There must be a book somewhere that explains why waiving arms alone doesn’t move technology forward. But knowing this intuitively, Jerry Pierce, chairperson for ISDCF, your author, and several others plotted a course of demonstrations to give manufacturers a visible milestone in the effort to achieve SMPTE DCP compliance and SMPTE accessibility standards. It worked. Two major demonstrations were held this month: one effectively a two-day event by ISDCF with a focus on technical standards compliance, and the other a 2-hour event held at ShoWest.
The ISDCF demonstration, with its focus on SMPTE standards compliance, taught several things. The event occupied a total of 3 days, the first day for projector setups, the 2nd day a “plug-fest,” and the third a public demonstration in a screening room in which a few hundred attendees participated. At the plug-fest, manufacturers were able to try out their equipment with others, and in the process, learn the progress the competition was making. There is nothing like peer pressure to cause manufacturers to sharpen up. Manufacturers that never “plugged in” together were reviewing code to understand why things didn’t work. Features were added when it became obvious why they were needed. Right up to the last demonstration on the 3rd day, new code was being installed. It was the kind of situation one wishes could happen every day until the industry gets it right.
The ISDCF demo included five servers, two projectors, five pieces of content from 3 authoring houses, and two closed caption systems. All were able to read basic SMPTE DCP. Not all could read an encrypted caption file on Day 1, but that changed by Day 3. Impressively, several servers could re-route HI and VI-N tracks per the ISDCF recommendation. (This is a fairly recent recommendation, which made the implementation of it all the more impressive.) Most servers could support the SMPTE CSP/RPL protocol and drive the USL closed caption system.
Having a different purpose from that of the ISDCF demo, NATO also held a demonstration of digital cinema accessibility products for exhibitors during ShoWest. In this event, standards compliance was assumed, and on display were the various closed caption and assistive listening devices. This was a 2 hour event, during which some 300 people attended. The ShoWest demo was organized as a mini-tradeshow, showcasing five servers and four closed caption systems.
As in the ISDCF demo, USL demonstrated its prototype closed caption glasses, which perhaps caught the most attention. While the prototype glasses are not the most elegant, they do comfortably put text in front of a user’s eyes while watching the movie. USL’s system is driven by an infrared signal, with the same infrared transmitter used to send closed captions to its cup-holder-mounted display, as well as audio to its headsets.

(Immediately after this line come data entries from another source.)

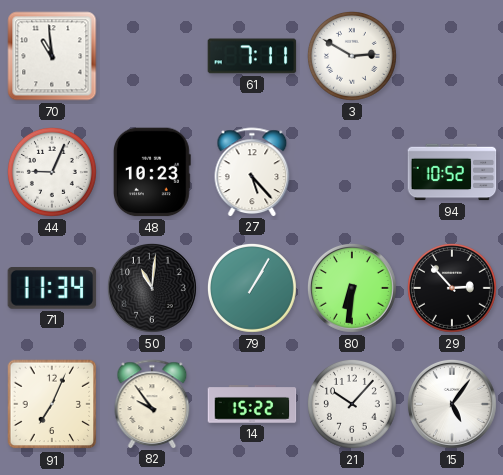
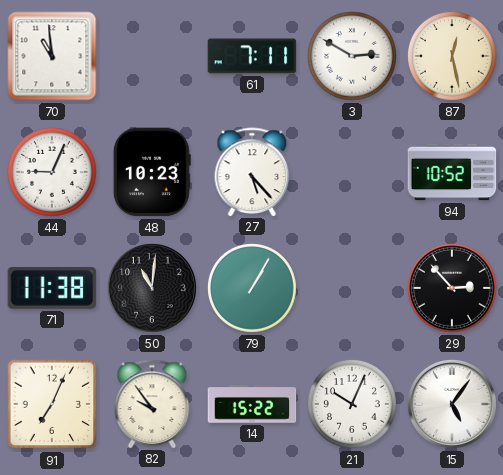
87: none -> 12:28
71: 11:34 -> 11:38
80: 6:31 -> none
21: 10:07 -> 10:04
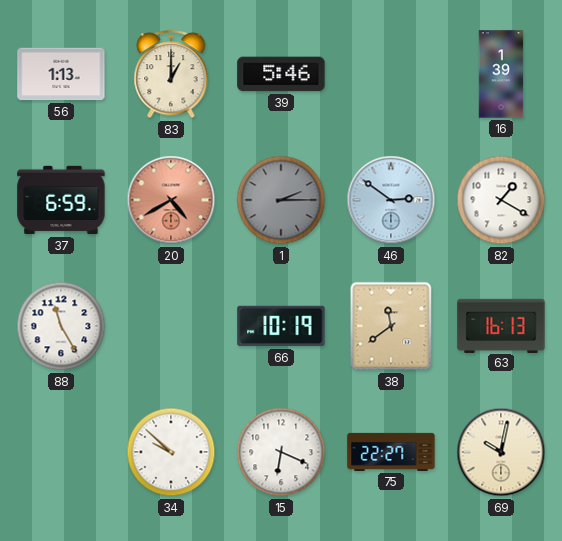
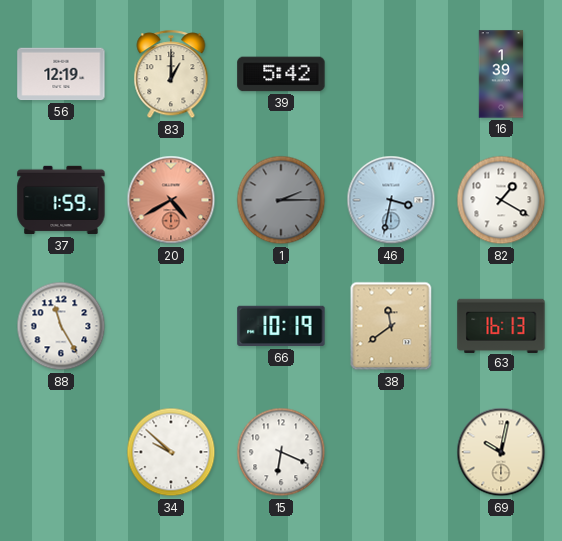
56: 1:13 -> 12:19
39: 5:46 -> 5:42
37: 6:59 -> 1:59
46: 2:51 -> 3:32
75: 22:27 -> none
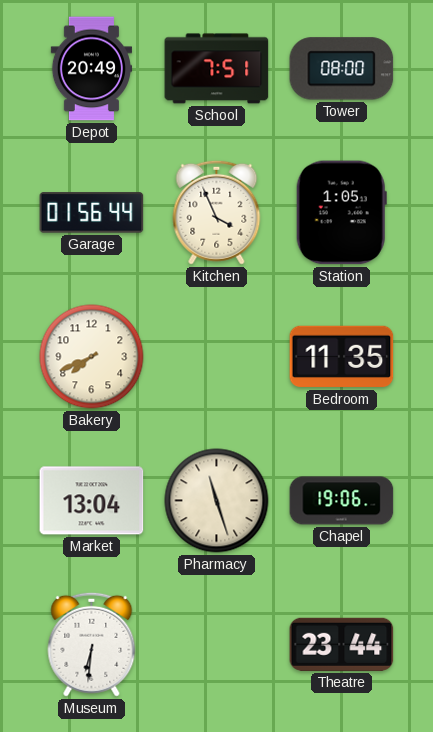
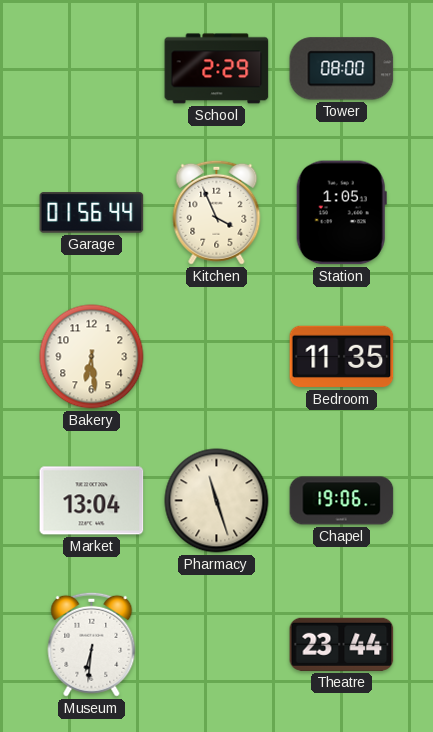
Depot: 20:49 -> none
School: 7:51 -> 2:29
Bakery: 7:41 -> 6:29
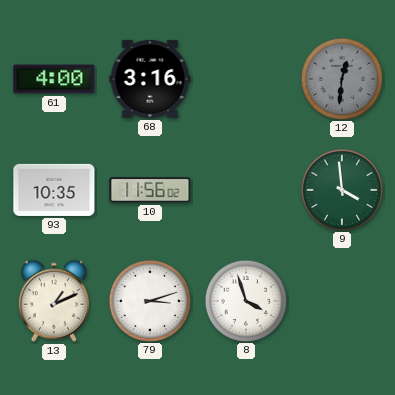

Intelligent Access was also present with its iPod Touch/iPhone driven system. Vusix glasses are supposed to plug into the iPhone, but no glasses were present at the demonstration. The system runs out of the lead engineer’s notebook computer. It’s an interesting system, but it’s not ready for prime time.
Both USL and Intelligent Access utilize the SMPTE CSP/RPL protocol and can operate with compliant servers.

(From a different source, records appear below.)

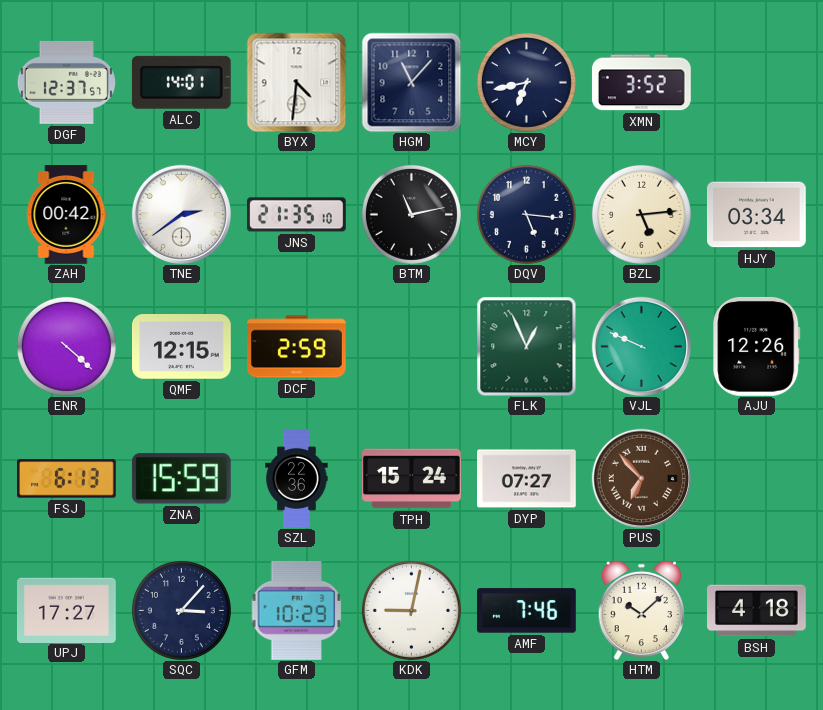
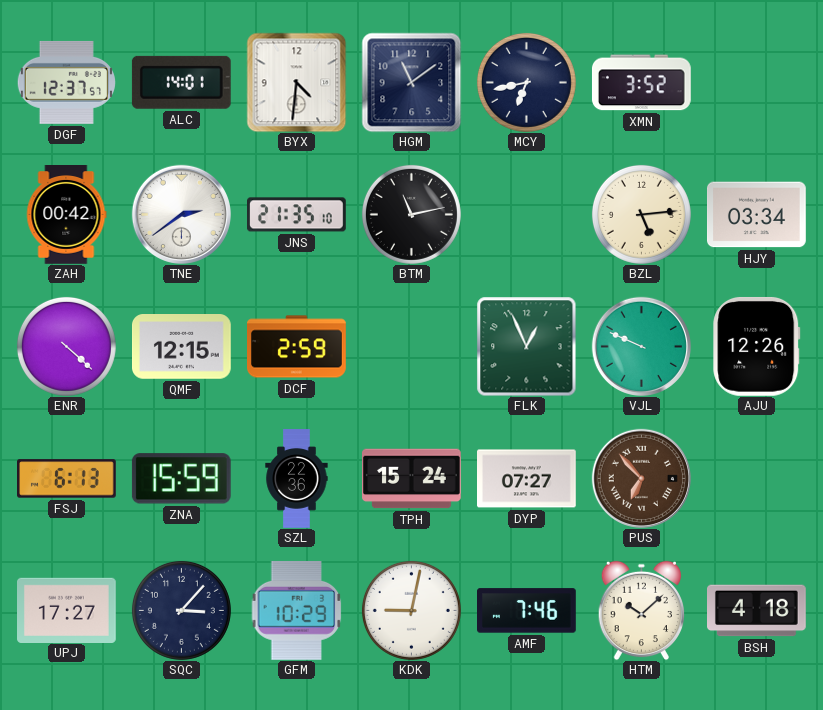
HGM: 11:07 -> 11:09
DQV: 5:16 -> none
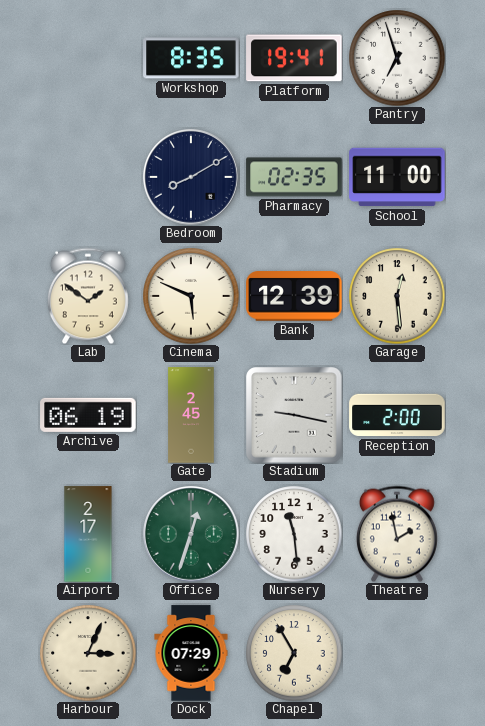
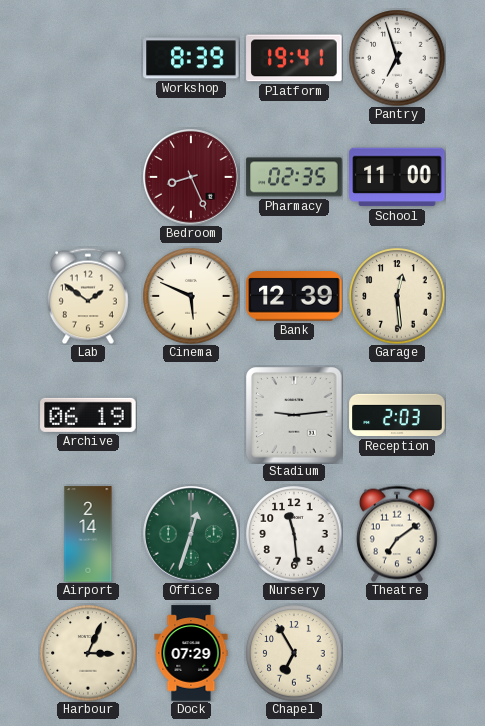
Workshop: 8:35 -> 8:39
Bedroom: 8:10 -> 8:26
Bedroom dial: navy -> burgundy
Gate: 2:45 -> none
Stadium: 9:17 -> 9:14
Reception: 2:00 -> 2:03
Airport: 2:17 -> 2:14
Theatre: 1:58 -> 7:09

The Mopix Rear Window system, the legacy closed caption system of cinema, is not out of the picture. Rear Window displays can be driven by the USL system via CSP/RPL, and several servers also provide a direct serial output that can drive the displays directly.
Doremi demonstrated its cup-holder mounted closed caption display, which is not CSP/RPL based, and only operates with the Doremi server.
Timing was everything. The technically-oriented ISDCF demonstration, which took place a week prior to the ShoWest demo, exposed the bugs to be avoided at ShoWest. To the audience, both demonstrations were effective in demonstrating the progress made to date.
The good news is that the industry is working hard to implement SMPTE DCP and SMPTE accessibility standards. The bad news is that the industry is working hard to implement SMPTE DCP and SMPTE accessibility standards. The hope was that these capabilities would be ready by now for installation, with the goal of earning the confidence of content distributors to ship in the SMPTE DCP format a year from now. That hope was challenged by this month’s demonstrations. Recognizing that the ISDCF demonstration helped significantly in moving manufacturers forward, another is planned for July.